The axles are married to the truck frames, which then march down the main production line to be fitted with wheels, cabs, and other parts.
As part of his internship with Navistar, McCoy not only designed the layout for the subassembly of axle suspensions, but he also designed the concept for brake housing subassembly and the geometry for the overhead hoist and rail system.
“I feel like it was a very successful project. I’m proud of our team,” said McCoy, whose team included fellow Wright State senior mechanical-engineering student Hunter Johnson of Springfield. “Everyone collaborated really well and put in a lot of effort to make this successful.”
Navistar is a leading manufacturer of commercial trucks, buses, defense vehicles, and engines.
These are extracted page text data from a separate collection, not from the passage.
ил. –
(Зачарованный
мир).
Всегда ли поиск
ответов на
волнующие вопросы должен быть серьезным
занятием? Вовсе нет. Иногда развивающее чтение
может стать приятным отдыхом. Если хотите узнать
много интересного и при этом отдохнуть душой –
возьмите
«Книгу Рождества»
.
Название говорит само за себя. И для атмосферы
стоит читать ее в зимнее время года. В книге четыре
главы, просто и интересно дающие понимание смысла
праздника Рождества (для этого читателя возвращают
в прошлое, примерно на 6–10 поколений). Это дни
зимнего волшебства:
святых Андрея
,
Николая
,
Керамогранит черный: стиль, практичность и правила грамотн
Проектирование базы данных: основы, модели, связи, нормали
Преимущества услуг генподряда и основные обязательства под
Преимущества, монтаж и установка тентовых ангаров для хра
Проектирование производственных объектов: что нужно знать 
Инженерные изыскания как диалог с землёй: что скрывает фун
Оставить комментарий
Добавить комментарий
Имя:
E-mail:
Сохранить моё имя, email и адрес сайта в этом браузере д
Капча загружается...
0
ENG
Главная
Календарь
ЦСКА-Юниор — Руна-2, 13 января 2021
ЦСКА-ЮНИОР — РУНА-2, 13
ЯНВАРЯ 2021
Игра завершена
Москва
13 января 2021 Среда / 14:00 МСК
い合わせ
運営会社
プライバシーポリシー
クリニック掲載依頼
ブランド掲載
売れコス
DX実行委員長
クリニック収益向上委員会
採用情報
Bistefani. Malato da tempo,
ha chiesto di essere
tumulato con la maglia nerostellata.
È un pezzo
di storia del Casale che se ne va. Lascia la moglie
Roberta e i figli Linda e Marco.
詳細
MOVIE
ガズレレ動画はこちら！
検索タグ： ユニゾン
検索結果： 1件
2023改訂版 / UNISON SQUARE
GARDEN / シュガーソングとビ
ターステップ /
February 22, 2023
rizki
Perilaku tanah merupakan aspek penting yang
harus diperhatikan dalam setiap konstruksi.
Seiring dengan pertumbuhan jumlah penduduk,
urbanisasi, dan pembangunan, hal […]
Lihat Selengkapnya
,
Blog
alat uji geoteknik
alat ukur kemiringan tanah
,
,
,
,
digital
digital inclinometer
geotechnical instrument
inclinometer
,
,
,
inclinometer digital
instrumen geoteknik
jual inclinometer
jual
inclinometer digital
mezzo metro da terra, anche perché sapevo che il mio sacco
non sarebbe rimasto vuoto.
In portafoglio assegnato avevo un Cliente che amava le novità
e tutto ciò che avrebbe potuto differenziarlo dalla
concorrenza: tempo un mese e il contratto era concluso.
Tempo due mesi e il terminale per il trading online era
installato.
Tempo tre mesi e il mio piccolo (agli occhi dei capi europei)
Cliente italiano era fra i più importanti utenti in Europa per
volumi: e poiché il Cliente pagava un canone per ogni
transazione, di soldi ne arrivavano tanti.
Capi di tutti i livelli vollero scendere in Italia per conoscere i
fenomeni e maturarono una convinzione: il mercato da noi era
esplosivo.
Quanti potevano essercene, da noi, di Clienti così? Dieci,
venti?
About 1,500 workers work at the Springfield plant.
The factory floor is a sprawling forest of steel – spider-webbed with yellow and orange girders. Air hoses dangle from above like snakes. Bouquets of colorful hoses and cables sprout next to the production line. There are gangways, conveyors, and fields of steel rollers. Forklifts prowl the floor, emitting whines and beeps.
McCoy had to design the line so that it was flexible enough to handle equipment of differing lengths as well as differing geometries of axles and suspension ties.
“There are an uncountable number of variations that you can see on these axles,” said McCoy. “Trying to come up with different ways to accommodate that was very challenging, but our team did a really good job.”
The line also had to be configured in a way that ensured it would run at an efficient speed, avoiding any costly worker downtime. The line moves at 4.47 feet per minute and spits out about 75 vehicles a day.
“We were in here every day at 6 a.m., dropping different axles on it, seeing how they fit, what interferences there were,” McCoy said.
McCoy said he fell in love with engineering at Wright State, lured by the opportunity to work with computers and to do design work.
“My years in the engineering program have been really good,” he said. “I especially like a lot of the technology they give us. For example, they give us a lot of software – very, very expensive software they give us access to.”